Data in this exercise START
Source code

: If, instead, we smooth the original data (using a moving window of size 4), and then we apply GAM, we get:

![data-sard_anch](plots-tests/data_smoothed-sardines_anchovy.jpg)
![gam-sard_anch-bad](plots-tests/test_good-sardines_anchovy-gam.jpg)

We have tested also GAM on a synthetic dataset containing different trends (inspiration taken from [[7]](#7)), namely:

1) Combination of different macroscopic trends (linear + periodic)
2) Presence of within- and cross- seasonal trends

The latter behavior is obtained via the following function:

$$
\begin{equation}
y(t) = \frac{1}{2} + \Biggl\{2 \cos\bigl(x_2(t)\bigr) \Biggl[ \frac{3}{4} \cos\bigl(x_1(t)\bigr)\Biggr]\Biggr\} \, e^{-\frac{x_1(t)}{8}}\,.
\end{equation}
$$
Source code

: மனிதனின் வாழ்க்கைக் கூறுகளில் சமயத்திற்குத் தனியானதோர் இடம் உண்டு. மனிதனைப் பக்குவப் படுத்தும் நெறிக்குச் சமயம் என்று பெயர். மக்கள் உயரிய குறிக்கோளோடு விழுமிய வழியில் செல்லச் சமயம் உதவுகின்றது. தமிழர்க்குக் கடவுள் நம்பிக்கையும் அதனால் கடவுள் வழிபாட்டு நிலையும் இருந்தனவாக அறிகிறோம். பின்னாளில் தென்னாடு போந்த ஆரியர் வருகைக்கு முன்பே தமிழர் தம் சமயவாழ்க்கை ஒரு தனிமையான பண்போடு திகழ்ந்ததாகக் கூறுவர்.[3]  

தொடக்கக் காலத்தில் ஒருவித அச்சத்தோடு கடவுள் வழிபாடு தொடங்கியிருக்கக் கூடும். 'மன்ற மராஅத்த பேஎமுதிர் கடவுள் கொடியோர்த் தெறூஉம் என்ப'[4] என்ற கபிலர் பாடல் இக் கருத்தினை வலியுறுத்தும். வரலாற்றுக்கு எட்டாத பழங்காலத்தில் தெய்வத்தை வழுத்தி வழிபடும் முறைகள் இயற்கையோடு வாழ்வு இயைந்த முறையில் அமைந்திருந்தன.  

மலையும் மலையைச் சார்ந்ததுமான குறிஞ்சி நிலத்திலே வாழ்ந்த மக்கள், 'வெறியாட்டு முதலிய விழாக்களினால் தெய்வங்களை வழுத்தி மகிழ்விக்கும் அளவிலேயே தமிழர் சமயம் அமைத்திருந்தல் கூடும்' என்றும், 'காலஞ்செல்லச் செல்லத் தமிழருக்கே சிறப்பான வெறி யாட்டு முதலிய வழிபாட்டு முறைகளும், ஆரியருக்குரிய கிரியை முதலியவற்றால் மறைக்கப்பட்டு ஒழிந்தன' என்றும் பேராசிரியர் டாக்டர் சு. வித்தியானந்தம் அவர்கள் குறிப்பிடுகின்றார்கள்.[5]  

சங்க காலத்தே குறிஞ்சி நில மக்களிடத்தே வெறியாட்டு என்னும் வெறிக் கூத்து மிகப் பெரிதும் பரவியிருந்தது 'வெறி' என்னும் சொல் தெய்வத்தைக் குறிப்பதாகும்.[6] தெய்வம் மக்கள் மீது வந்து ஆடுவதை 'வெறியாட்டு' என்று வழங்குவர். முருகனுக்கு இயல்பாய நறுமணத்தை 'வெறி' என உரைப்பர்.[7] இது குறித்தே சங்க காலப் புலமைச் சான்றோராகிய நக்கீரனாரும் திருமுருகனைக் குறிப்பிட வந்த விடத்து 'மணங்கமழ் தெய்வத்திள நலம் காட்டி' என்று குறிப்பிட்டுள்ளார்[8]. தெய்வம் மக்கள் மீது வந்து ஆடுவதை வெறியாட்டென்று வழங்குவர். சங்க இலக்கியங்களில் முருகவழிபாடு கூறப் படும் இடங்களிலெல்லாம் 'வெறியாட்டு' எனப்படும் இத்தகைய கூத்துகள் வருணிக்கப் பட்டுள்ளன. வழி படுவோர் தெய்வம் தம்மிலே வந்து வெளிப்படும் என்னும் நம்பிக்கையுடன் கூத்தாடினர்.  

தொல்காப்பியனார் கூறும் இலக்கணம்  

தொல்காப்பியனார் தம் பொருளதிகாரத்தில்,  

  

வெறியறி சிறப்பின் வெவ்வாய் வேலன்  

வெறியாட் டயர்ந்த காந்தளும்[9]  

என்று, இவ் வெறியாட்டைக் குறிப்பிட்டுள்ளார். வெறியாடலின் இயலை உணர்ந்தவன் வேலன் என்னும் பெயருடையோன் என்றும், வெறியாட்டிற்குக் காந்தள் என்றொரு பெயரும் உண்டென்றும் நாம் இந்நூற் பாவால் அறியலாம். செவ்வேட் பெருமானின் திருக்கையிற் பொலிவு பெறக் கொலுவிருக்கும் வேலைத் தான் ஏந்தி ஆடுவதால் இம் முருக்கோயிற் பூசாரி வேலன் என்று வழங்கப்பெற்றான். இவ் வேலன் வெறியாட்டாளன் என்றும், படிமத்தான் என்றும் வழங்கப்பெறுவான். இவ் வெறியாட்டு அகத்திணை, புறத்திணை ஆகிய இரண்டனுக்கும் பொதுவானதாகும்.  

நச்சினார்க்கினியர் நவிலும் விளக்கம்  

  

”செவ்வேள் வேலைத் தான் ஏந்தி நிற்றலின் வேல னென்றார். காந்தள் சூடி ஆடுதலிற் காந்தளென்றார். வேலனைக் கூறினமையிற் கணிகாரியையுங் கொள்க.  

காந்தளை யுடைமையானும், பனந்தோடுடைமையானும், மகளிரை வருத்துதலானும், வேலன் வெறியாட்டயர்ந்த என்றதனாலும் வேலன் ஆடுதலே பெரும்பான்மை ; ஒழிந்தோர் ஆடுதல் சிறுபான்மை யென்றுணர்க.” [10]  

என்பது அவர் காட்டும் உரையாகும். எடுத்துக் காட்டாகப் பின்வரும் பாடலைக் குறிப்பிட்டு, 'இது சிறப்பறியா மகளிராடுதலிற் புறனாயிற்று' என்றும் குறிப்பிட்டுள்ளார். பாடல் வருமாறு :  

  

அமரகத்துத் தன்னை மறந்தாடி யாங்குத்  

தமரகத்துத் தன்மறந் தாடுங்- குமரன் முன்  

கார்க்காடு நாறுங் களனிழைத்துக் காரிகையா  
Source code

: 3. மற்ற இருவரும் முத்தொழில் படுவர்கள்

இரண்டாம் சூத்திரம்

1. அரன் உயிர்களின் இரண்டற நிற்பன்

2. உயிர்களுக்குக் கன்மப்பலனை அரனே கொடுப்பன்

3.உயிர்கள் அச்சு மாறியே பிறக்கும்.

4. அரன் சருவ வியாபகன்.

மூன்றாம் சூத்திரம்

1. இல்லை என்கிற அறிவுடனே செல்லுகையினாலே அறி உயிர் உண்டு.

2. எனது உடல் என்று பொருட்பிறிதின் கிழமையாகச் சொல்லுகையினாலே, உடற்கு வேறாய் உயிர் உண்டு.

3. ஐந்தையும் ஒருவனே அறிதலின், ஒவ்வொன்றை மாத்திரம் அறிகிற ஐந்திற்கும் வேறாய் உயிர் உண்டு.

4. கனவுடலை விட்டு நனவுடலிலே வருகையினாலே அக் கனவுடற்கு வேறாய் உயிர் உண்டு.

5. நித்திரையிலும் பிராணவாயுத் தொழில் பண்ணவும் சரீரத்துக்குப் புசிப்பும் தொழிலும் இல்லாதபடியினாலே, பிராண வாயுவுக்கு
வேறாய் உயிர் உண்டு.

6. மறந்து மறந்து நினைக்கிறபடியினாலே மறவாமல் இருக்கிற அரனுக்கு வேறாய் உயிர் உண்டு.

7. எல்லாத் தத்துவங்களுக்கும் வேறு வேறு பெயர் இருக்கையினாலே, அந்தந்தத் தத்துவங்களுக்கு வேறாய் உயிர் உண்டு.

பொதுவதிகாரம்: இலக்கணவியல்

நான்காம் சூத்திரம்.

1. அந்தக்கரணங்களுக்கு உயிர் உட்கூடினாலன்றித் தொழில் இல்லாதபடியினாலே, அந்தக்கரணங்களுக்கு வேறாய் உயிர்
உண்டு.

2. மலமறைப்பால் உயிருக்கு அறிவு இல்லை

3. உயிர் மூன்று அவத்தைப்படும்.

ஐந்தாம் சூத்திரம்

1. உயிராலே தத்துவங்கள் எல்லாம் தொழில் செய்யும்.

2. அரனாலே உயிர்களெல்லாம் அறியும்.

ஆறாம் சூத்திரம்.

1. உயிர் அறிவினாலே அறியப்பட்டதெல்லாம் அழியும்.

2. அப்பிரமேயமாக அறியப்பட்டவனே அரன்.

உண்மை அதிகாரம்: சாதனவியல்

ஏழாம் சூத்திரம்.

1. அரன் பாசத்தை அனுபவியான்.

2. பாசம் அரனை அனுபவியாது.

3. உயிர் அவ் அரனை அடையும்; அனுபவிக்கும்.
Data in this exercise END
Description of the task: Only the span from the line with "பொதுவதிகாரம்: இலக்கணவியல்" through the final line of the records goes in the output, each line unchanged.

Written answer:
பொதுவதிகாரம்: இலக்கணவியல்

நான்காம் சூத்திரம்.

1. அந்தக்கரணங்களுக்கு உயிர் உட்கூடினாலன்றித் தொழில் இல்லாதபடியினாலே, அந்தக்கரணங்களுக்கு வேறாய் உயிர்
உண்டு.

2. மலமறைப்பால் உயிருக்கு அறிவு இல்லை

3. உயிர் மூன்று அவத்தைப்படும்.

ஐந்தாம் சூத்திரம்

1. உயிராலே தத்துவங்கள் எல்லாம் தொழில் செய்யும்.

2. அரனாலே உயிர்களெல்லாம் அறியும்.

ஆறாம் சூத்திரம்.

1. உயிர் அறிவினாலே அறியப்பட்டதெல்லாம் அழியும்.

2. அப்பிரமேயமாக அறியப்பட்டவனே அரன்.

உண்மை அதிகாரம்: சாதனவியல்

ஏழாம் சூத்திரம்.

1. அரன் பாசத்தை அனுபவியான்.

2. பாசம் அரனை அனுபவியாது.

3. உயிர் அவ் அரனை அடையும்; அனுபவிக்கும்.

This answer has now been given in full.